Acts 23:12-24 (Paul)

"The next morning some Jews formed a conspiracy and bound themselves with an oath not to eat or drink until they had killed Paul. More than forty men were involved in this plot. They went to the chief priests and the elders and said, ‘We have taken a solemn oath not to eat anything until we have killed Paul. Now then, you and the Sanhedrin petition the commander to bring him before you on the pretext of wanting more accurate information about his case. We are ready to kill him before he gets here.’ But when the son of Paul’s sister heard of this plot, he went into the barracks and told Paul. Then Paul called one of the centurions and said, ‘Take this young man to the commander; he has something to tell him.’ So he took him to the commander. The centurion said, ‘Paul, the prisoner, sent for me and asked me to bring this young man to you because he has something to tell you.’ The commander took the young man by the hand, drew him aside and asked, ‘What is it you want to tell me?’ He said: ‘Some Jews have agreed to ask you to bring Paul before the Sanhedrin tomorrow on the pretext of wanting more accurate information about him. Don’t give in to them, because more than forty of them are waiting in ambush for him. They have taken an oath not to eat or drink until they have killed him. They are ready now, waiting for your consent to their request.’ The commander dismissed the young man with this warning: ‘Don’t tell anyone that you have reported this to me.’ Then he called two of his centurions and ordered them, ‘Get ready a detachment of two hundred soldiers, seventy horsemen and two hundred spearmen to go to Caesarea at nine tonight. Provide horses for Paul so that he may be taken safely to Governor Felix.’"
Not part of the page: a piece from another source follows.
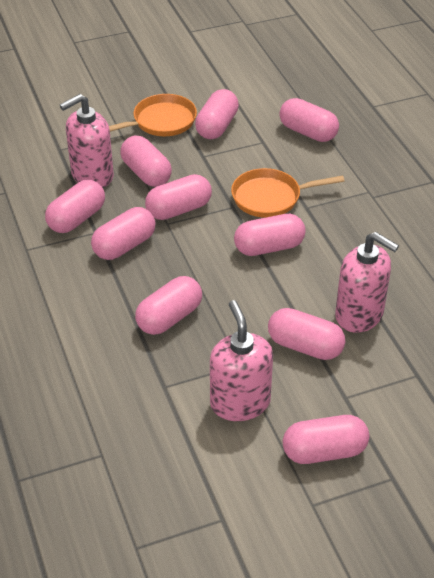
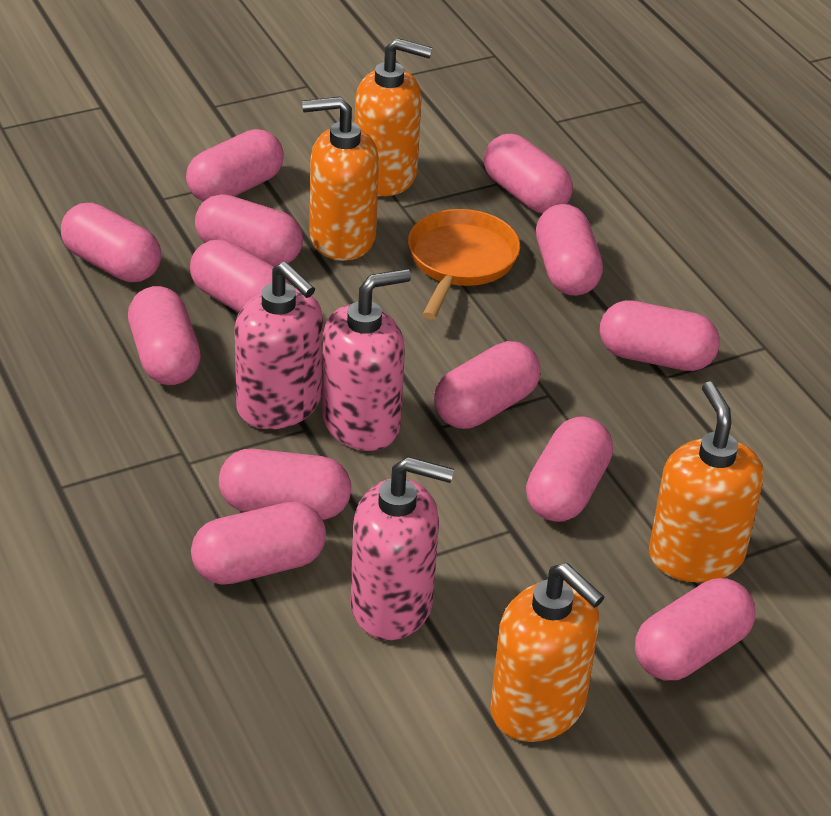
orange pan: 2 -> 1
orange soap dispenser: 0 -> 4
pink capsule: 10 -> 13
Paul faced danger in Jerusalem. Some Jews plotted to kill him. They took an oath not to eat or drink until he was dead. Over forty men joined this plan.

Paul’s nephew heard about the plot and warned him. Paul told a Roman officer, who then informed the commander. The commander sent soldiers to protect Paul and moved him safely to Caesarea at night.

This act showed God’s protection over his servant, even during tough times.

What Does the Bible Say About Protecting the Innocent?

The Bible speaks strongly about caring for the innocent and oppressed. Psalm 82:3 commands, “Defend the weak and the fatherless; uphold the cause of the poor and oppressed.” This verse shows God’s heart for justice.

Isaiah 1:17 also urges believers to “seek justice, encourage the oppressed.”.

In Matthew 18:10, Jesus warns not to despise any of these little ones, showing special care for children. Jeremiah 22:3 says, “Do no wrong or violence to the foreigner, fatherless or widow,” emphasizing protection for all who are innocent and defenseless.

Proverbs 31:8-9 instructs us to speak up for those who cannot speak for themselves. Exodus 23:7 clearly states not to harm an innocent person because God will not acquit a guilty one.

These teachings underline that protecting innocence is key in living by biblical principles.

Warnings against harming innocents are also clear. Matthew 18:6 says it is better to have a great millstone hung around one’s neck than to cause a child who believes in Jesus to sin.

Proverbs 6:16-19 lists hands that shed innocent blood among things God hates.

Justice relates closely with righteousness as shown in Amos 5:15 which calls people to hate evil and love good while establishing justice at their gates. Micah 6 emphasizes doing justly while walking humbly with God.

Examples of protection stories include Moses being saved by his mother (Exodus), Obadiah hiding prophets from Jezebel (1 Kings), Esther risking her life (Esther), and Paul protected by Roman soldiers from various threats (Acts).

Protecting innocence aligns deeply with God’s character throughout scripture.


God’s word shows He cares for the innocent. Verses call us to protect and defend those who cannot help themselves. They warn against harming others and doing wrong. We see many stories where God’s people act to save the vulnerable.

Protecting the innocent is a key part of living with justice and faith.